The Bill’s next reading will be followed by a vote on whether to pass it as a whole or reject it, either on the same day or on some future date.
All the more reason to oppose it while we still can, because such measures are easier to prevent it than to reverse once passed. More than 50 years ago, abortion was legalised only for really difficult cases; now, after over 10 million abortions, attempts are being made not only to criminalise the offer of real choice to needy pregnant mothers, but also to censor any perceived criticism of pre-birth child destruction. If the Leadbeater Bill passes, how long would it be before any public reference to patient poisoning was silenced, as the National Health Service gradually turns into the National Death Service?
Ann Farmer
Essex
Things are getting heated!
Dear Editor
I just couldn’t bear to have people going on about how hot it has been, so I had to let off steam with a letter!
James Dent
Assisted dying? Funny way to say murder
Dear Editor
Assisted dying seems to be only concerned with those facing a period of painful illness, leading to death, who may wish to skip that journey and go directly to the main event.

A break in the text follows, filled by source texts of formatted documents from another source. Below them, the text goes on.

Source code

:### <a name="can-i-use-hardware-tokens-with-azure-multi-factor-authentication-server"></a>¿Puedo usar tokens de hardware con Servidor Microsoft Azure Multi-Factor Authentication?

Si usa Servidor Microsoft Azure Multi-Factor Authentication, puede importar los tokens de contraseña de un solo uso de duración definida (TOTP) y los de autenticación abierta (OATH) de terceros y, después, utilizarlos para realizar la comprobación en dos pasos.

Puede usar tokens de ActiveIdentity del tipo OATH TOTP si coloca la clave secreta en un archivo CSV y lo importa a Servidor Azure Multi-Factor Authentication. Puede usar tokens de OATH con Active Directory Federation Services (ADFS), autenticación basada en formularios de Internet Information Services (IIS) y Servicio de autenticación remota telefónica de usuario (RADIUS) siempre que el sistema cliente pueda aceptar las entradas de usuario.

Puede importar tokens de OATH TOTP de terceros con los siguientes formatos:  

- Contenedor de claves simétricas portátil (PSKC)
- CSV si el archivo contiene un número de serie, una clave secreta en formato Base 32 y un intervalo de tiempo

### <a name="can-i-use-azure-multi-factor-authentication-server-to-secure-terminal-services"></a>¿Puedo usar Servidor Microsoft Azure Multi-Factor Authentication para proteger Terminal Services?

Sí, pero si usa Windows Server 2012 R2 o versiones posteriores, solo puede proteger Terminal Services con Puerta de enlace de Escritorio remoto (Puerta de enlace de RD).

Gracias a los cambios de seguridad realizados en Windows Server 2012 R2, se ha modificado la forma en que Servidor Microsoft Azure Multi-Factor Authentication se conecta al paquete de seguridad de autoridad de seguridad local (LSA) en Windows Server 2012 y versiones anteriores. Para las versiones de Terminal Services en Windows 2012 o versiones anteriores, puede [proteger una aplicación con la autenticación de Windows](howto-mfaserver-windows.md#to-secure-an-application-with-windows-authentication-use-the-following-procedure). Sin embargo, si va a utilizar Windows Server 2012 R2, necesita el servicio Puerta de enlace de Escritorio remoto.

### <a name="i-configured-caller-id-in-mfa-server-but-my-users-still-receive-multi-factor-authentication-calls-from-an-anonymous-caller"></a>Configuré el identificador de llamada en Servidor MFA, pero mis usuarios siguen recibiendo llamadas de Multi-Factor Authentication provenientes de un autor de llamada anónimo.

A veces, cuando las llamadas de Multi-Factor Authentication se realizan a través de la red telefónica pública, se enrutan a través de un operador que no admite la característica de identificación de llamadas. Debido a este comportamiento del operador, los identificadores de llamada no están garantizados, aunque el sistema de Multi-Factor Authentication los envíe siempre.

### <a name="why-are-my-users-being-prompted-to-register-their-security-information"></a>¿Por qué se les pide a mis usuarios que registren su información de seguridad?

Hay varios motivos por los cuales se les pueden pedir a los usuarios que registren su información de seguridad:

Many people in that position will be wise enough to have made their own arrangements to leave, and do not require assistance.
There are also disabled people, who have found their painless but limited lives to be unenjoyable, so will simply kill themselves, and some do that every year. Across the spectrum, many will have already dealt with their own situations.
In Scotland at present, helping someone to die is known as murder, and should remain so, as legalising it will open a route to be used by others for their own benefit.
Malcolm Parkin
Kinross
Net Zero bumping up prices
Dear Editor
The highly subsidised renewables industry has repeatedly said that renewables provide the cheapest electricity concealing the fact that consumers have now paid £2billion to wind turbine owners, mostly foreign, to switch off their turbines. There are lies and there are green lies. Net Zero Watch has produced detailed research that £197 of the £327 real-term increase in electricity prices since 2015 can be attributed to Net Zero. The £197 is made up of renewable subsidies, carbon taxes, grid balancing capacity market and grid strengthening.
Clark Cross
Linlithgow
Two-tier policing strikes again!
Dear Editor
The Telegraph reported this week that Gary Lineker reposted something antisemitic.
The question is, why has he not had a visit from the police, for what was clearly a Non-Crime Hate Incident?